Die nicht dominante Hand arbeitet zu, indem sich greift, die dominante führt aus.
Und da es ja Musik werden soll, nicht nur das Abspielen von Tönen, streicht die Hand, die Emotionen rüberbringen und all die feinen Nuancen ausführen kann, die die Töne zu Musik werden lassen.

Wen das Thema wirklich interessiert, dem empfehle ich das Buch 'Musizieren mit links' von Walter Mengler. Das trifft den Nagel auf den Kopf. Da geht es auch um die Mehranstrengung, die es bedeutet, mit der falschen Hand zu üben, darum, wie die Aufgaben im Gehirn gesteuert und verarbeitet werden, um kreative Lösungsansätze für alle Probleme, die sich ergeben etc.

Nach der Lektüre habe ich keine Sekunde mehr gezögert, meinen Sohn Cello mit der linken Hand lernen zu lassen.

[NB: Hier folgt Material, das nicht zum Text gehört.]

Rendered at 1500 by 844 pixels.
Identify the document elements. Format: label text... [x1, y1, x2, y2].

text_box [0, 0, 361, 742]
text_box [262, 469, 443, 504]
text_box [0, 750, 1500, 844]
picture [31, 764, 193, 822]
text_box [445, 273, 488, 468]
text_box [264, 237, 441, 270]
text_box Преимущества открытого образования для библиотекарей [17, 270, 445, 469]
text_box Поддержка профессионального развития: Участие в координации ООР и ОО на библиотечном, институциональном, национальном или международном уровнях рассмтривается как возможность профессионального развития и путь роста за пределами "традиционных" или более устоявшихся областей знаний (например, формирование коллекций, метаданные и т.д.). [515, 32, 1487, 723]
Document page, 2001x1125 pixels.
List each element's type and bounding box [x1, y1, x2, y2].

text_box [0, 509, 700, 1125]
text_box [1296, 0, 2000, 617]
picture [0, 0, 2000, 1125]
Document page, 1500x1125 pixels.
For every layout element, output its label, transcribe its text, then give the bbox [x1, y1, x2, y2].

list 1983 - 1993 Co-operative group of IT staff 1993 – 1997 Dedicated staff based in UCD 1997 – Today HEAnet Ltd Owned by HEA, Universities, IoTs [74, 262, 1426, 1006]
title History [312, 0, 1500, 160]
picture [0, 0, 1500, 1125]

Auch wenn es ein Mehraufwand ist beim Organisieren von Instrumenten, wenn es vielleicht im Orchester mal Probleme gibt etc.
Hätte er mit der rechten Hand lernen müssen, bin ich mir sicher, hätte er auch nie in einem Orchester gespielt, weil er bald die Lust verloren hätte. So spielt er mit Freude solo und das ist ein viel größerer Gewinn als ihn mit der falschen Hand ins Orchester zu quetschen.

Im Übrigen, und das führt Herr Mengler auch aus: wo ein Wille ist, ist auch immer ein Weg. Und den gibt es auch, wenn man einen Linkshänder im Orchester unterbringen möchte.